Because any PFA jail impact would be so dependent on local practice, pre- and post-implementation, we’ve designed and posted the Illinois Jail Population Tracker, a data dashboard that allows you to explore local patterns and variations for yourself. The dashboard allows users to examine jail data for individual counties, as well as to filter by judicial circuit, region (north, central, south), and county type (urban, rural). We’ll be updating it each month to reflect incoming data, and expanding it from time to time as new information becomes available.
Measuring the Quality of Prison Life in Illinois
Corrections agencies in England, Germany, Switzerland and other developed nations regularly collect what amounts to “consumer satisfaction” data from residents of their prisons—surveying them as you would your customers, and for similar reasons: to inform quality control and continuous organizational improvement. Many of them use a tool called the “Measuring the Quality of Prison Life” (MQPL) survey, developed by criminologists at Cambridge University and now translated and adapted for use in prisons elsewhere in Europe. The MQPL yields stable, valid measures of various aspects of a prison’s social environment, including humanity, mutual respect, order, fairness, and staff professionalism. It provides prison administrators and the public with a tangible way to compare institutions, isolate problems, and assess progress toward shared goals.
We could do that here. In fact, Loyola’s Center for Criminal Justice has been collaborating with the John Howard Association (JHA) of Illinois on a project aimed at assessing the quality of life in Illinois prisons, using an adapted version of the MQPL distributed in paper form throughout the state’s prison system. To date, more than 6,000 people from 22 prisons have returned completed MQPL forms, and Loyola Center staff, student interns and volunteers have been helping JHA dig into the responses, analyze results, and visualize findings. You can read more about the effort and see some preliminary results here.
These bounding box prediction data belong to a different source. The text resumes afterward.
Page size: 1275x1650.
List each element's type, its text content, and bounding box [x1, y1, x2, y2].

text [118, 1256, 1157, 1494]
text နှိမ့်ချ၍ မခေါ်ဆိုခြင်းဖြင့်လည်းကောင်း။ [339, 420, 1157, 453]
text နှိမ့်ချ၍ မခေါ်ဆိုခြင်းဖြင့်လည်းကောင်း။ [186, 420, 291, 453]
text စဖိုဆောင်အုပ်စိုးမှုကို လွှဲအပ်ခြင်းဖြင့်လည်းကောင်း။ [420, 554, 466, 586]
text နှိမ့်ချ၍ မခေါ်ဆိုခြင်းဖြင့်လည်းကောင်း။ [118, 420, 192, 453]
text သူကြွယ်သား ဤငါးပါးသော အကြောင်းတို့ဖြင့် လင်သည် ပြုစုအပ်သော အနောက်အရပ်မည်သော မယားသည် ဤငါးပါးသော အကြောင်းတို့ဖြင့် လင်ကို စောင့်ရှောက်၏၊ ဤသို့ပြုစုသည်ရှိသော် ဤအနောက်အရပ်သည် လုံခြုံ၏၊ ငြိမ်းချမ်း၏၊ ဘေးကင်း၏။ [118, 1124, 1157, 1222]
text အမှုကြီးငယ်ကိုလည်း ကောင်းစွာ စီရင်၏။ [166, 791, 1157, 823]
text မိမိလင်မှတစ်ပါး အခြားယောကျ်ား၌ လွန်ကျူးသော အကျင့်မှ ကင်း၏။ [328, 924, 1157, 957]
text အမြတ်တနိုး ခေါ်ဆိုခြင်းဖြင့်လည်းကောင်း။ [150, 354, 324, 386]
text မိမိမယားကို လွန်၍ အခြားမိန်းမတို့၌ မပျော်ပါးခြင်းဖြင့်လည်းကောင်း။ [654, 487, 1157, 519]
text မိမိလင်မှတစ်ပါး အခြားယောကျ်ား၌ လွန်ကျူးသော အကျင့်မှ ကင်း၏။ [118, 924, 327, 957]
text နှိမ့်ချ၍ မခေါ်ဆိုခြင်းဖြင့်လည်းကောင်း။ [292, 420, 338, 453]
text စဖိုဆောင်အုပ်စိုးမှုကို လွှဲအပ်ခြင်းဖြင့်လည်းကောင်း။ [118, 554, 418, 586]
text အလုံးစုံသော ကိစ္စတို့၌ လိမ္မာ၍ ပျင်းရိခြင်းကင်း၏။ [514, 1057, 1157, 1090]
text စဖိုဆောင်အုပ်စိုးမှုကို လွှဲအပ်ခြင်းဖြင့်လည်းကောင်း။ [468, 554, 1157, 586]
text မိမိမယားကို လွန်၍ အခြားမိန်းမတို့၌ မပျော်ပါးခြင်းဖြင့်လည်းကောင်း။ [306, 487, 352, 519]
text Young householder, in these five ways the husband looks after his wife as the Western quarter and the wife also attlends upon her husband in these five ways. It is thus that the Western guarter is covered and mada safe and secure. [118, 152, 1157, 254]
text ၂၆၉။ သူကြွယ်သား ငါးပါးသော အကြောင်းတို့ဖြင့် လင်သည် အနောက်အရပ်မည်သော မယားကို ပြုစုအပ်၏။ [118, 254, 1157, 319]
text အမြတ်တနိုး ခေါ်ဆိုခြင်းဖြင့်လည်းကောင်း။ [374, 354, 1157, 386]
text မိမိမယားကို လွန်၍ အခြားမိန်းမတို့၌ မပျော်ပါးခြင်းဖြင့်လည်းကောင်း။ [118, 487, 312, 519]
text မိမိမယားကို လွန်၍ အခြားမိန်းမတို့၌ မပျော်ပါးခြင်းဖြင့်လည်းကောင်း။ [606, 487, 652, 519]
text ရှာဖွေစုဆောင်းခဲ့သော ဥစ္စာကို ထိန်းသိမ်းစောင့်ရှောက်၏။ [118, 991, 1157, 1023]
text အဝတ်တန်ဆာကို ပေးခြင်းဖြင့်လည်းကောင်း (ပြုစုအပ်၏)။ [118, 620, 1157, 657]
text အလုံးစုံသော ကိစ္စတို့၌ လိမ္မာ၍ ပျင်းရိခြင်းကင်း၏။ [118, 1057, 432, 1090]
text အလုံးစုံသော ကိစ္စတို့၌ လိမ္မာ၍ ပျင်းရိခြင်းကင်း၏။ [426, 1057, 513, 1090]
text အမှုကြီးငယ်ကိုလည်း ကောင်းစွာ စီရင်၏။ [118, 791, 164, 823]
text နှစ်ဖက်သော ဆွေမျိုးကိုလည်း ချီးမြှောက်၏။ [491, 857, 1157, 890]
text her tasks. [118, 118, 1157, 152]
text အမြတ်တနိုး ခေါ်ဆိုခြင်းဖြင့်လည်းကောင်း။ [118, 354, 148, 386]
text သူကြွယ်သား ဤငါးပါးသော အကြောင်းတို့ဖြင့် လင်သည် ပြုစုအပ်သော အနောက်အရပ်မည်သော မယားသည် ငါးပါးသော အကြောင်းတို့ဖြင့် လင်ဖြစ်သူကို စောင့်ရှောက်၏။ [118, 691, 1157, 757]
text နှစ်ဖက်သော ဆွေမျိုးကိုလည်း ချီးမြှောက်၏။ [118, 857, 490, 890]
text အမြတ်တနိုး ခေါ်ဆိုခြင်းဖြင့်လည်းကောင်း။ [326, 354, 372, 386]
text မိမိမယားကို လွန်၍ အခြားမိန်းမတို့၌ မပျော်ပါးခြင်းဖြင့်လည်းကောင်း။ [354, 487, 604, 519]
Assessing a Deferred Prosecution Program
Prosecutor-led pretrial diversion is one practical way to hold people accountable without needlessly cluttering up the formal justice system. We just posted a report on an ongoing evaluation of one such diversion approach, the Winnebago County State’s Attorney’s deferred prosecution program for nonviolent, first-time offenders, known locally as DIVERT. It’s one of many research projects we’ve conducted in Winnebago since 2017, when we began helping local leaders stand up their own criminal justice planning and coordinating body. This report summarizes data on the first couple of years of DIVERT program operation—including some generally encouraging interim results—and explores themes and issues arising from a series of interviews we’ve done with local stakeholders. Like most of our work at the local level, it’s intended to be of practical use, helping the county’s leaders understand how an innovative idea is working out in practice, who it’s serving and with what results, and where it might need to be reconsidered or changed.